(Data extracts begins)

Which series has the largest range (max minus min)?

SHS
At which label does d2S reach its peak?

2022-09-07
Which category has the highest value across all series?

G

(Data extracts ends)
(Data extracts begins)

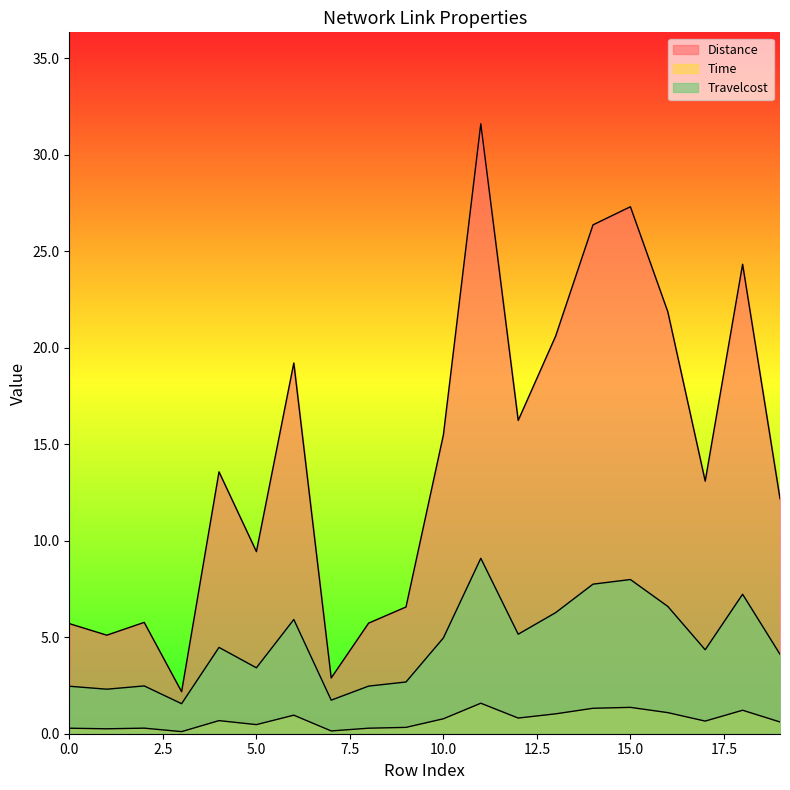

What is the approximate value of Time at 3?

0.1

(Data extracts ends)

What you should do:
Pull out each line of the data above that contains the word "value".

Solution for this task:
Which category has the highest value across all series?
What is the approximate value of Time at 3?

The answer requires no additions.